• Exercise description: Output the lines from the one containing "order: Apiales" up to and including the one containing "collector number: 6001" as a JSON list of strings, one string per line, with blank lines omitted.

• Items:
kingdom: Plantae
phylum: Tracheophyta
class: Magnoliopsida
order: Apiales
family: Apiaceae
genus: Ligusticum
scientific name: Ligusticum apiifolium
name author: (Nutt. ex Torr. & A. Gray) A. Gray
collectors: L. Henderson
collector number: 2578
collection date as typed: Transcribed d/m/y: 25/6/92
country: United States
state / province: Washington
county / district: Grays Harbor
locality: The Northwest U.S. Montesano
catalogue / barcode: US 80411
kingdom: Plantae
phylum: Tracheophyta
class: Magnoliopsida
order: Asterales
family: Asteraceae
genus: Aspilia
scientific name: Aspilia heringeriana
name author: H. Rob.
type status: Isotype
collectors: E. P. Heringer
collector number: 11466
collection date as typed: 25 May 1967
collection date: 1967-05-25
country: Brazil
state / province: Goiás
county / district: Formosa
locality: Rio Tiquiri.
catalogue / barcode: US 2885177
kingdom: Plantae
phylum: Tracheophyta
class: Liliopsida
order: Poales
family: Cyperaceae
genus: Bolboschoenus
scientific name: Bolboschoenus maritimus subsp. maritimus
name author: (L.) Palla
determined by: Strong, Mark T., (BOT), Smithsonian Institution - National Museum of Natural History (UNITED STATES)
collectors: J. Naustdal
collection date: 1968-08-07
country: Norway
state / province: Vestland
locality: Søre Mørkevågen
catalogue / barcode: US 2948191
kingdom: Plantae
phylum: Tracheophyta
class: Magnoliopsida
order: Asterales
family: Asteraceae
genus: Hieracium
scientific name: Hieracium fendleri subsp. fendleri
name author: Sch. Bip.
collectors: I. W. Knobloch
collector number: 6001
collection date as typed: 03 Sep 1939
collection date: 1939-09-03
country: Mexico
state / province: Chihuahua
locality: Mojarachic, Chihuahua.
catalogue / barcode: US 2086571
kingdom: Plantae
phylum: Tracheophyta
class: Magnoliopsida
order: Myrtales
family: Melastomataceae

• Problem solution:
[
  "order: Apiales",
  "family: Apiaceae",
  "genus: Ligusticum",
  "scientific name: Ligusticum apiifolium",
  "name author: (Nutt. ex Torr. & A. Gray) A. Gray",
  "collectors: L. Henderson",
  "collector number: 2578",
  "collection date as typed: Transcribed d/m/y: 25/6/92",
  "country: United States",
  "state / province: Washington",
  "county / district: Grays Harbor",
  "locality: The Northwest U.S. Montesano",
  "catalogue / barcode: US 80411",
  "kingdom: Plantae",
  "phylum: Tracheophyta",
  "class: Magnoliopsida",
  "order: Asterales",
  "family: Asteraceae",
  "genus: Aspilia",
  "scientific name: Aspilia heringeriana",
  "name author: H. Rob.",
  "type status: Isotype",
  "collectors: E. P. Heringer",
  "collector number: 11466",
  "collection date as typed: 25 May 1967",
  "collection date: 1967-05-25",
  "country: Brazil",
  "state / province: Goiás",
  "county / district: Formosa",
  "locality: Rio Tiquiri.",
  "catalogue / barcode: US 2885177",
  "kingdom: Plantae",
  "phylum: Tracheophyta",
  "class: Liliopsida",
  "order: Poales",
  "family: Cyperaceae",
  "genus: Bolboschoenus",
  "scientific name: Bolboschoenus maritimus subsp. maritimus",
  "name author: (L.) Palla",
  "determined by: Strong, Mark T., (BOT), Smithsonian Institution - National Museum of Natural History (UNITED STATES)",
  "collectors: J. Naustdal",
  "collection date: 1968-08-07",
  "country: Norway",
  "state / province: Vestland",
  "locality: Søre Mørkevågen",
  "catalogue / barcode: US 2948191",
  "kingdom: Plantae",
  "phylum: Tracheophyta",
  "class: Magnoliopsida",
  "order: Asterales",
  "family: Asteraceae",
  "genus: Hieracium",
  "scientific name: Hieracium fendleri subsp. fendleri",
  "name author: Sch. Bip.",
  "collectors: I. W. Knobloch",
  "collector number: 6001"
]